Dr Javier Ampuero, Associate Professor, University of Seville

The combination of two steps, transient elastography and ultrasound, is described to identify patients at risk.

Current guidelines recommend post-recovery follow-up based on baseline data (i.e. lab tests or transient elastography before starting treatment), while the study also suggests consideration of changes after treatment for better risk stratification.

Javier Ampuero is also a professor at the University of Seville and co-researcher responsible for the SeLiver group in the field of liver diseases at the Institute of Biomedicine of Seville (IBiS), coordinated by Manuel Romero. Three researchers from CIBER for Liver and Digestive Diseases participated in this study.

Hepatitis C

Chronic hepatitis C infection is responsible for one of the most common liver diseases in the world and is one of the main indications for liver transplantation.

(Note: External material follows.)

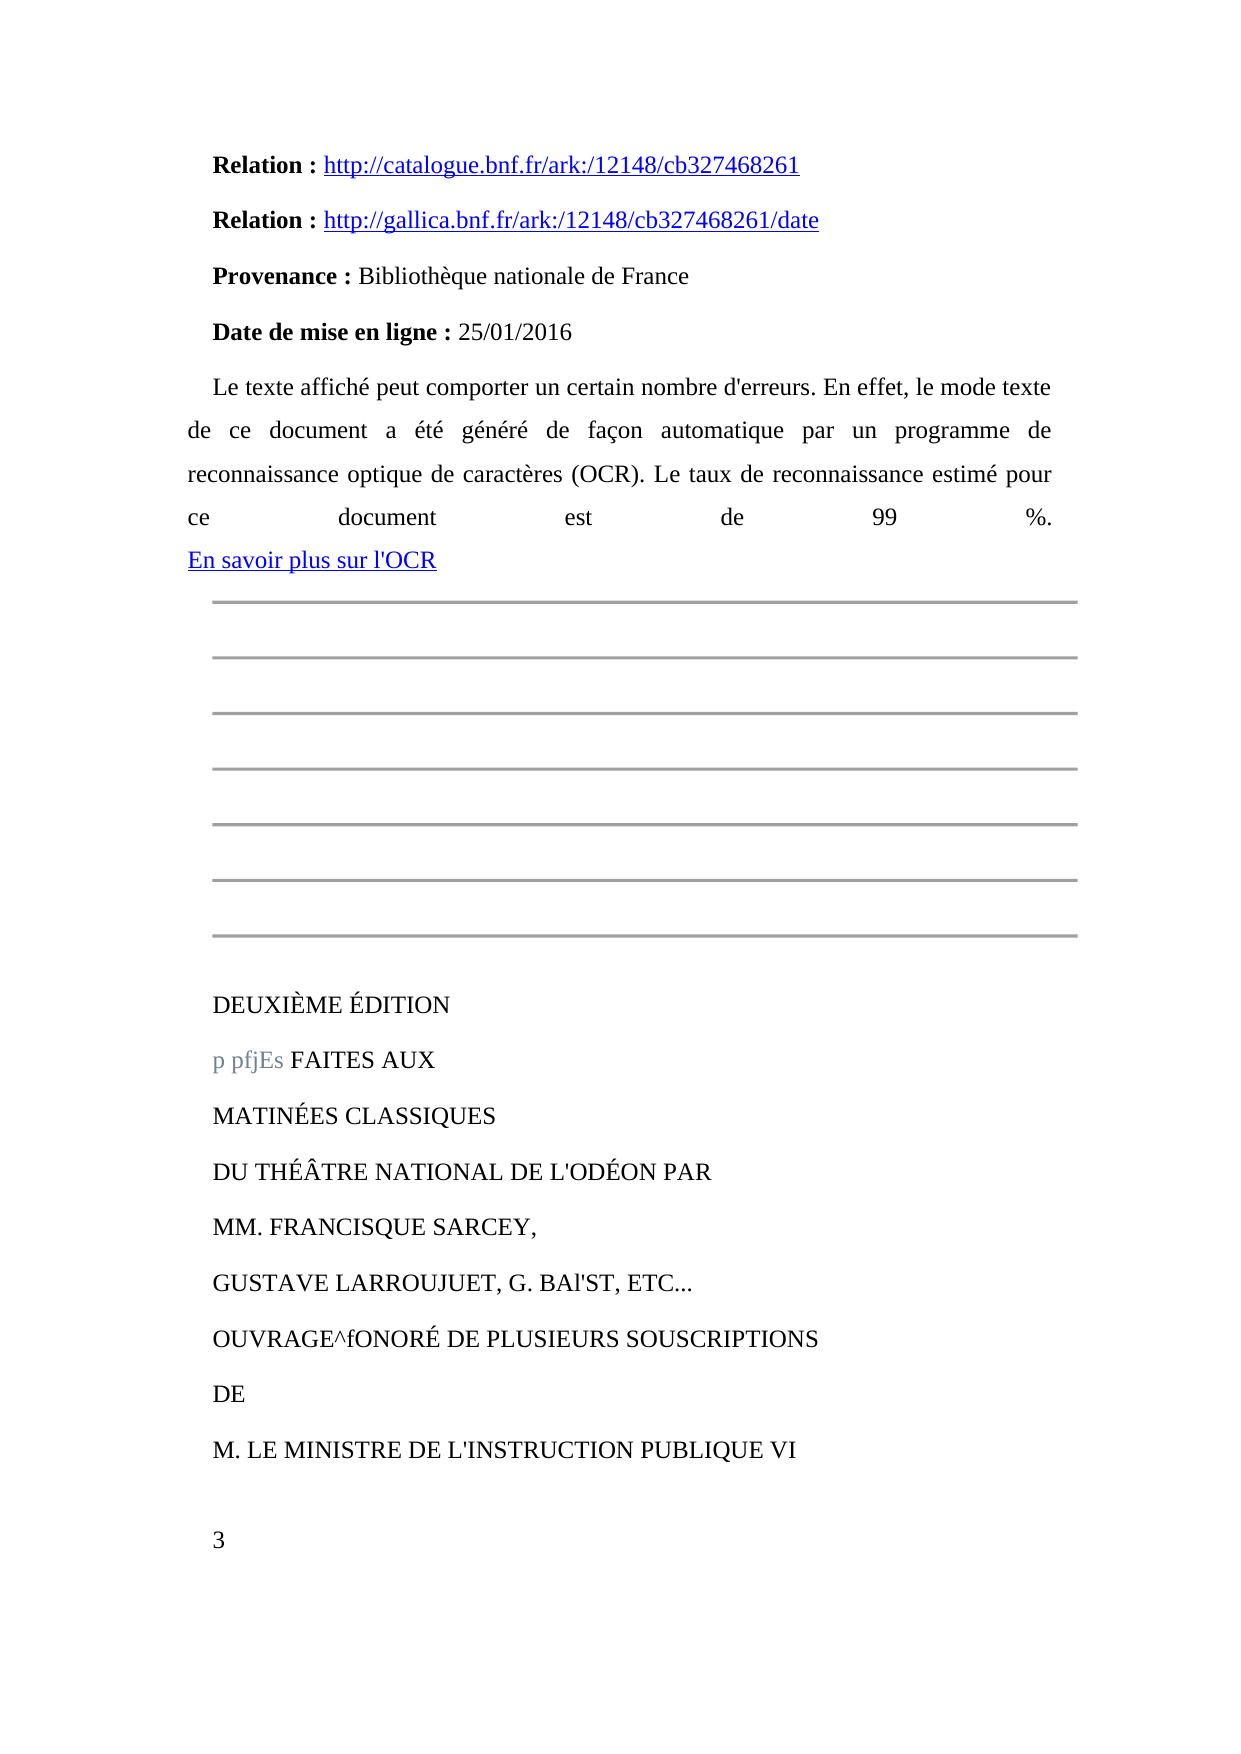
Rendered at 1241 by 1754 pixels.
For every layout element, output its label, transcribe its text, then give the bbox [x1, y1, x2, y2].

Since the arrival of direct-acting antivirals, most patients can be cured in a few weeks and with few adverse effects, unlike before.

Professionals in the Digestive System Unit at Virgen del Rocío University Hospital have treated and cured more than 1,500 patients since 2015, when direct-acting antivirals arrived. Additionally, they are now focusing on detecting patients with unknown infection and, most importantly, determining which patients should be followed up in the healthcare system due to their risk of complications after recovery from hepatitis. vs.


Journal reference:

Ampuero, J. et al. (2022) A 2-step strategy combining FIB-4 with transient elastography and ultrasound predicted liver cancer after HCV cure. The American Journal of Gastroenterology. doi.org/10.14309/ajg.0000000000001503.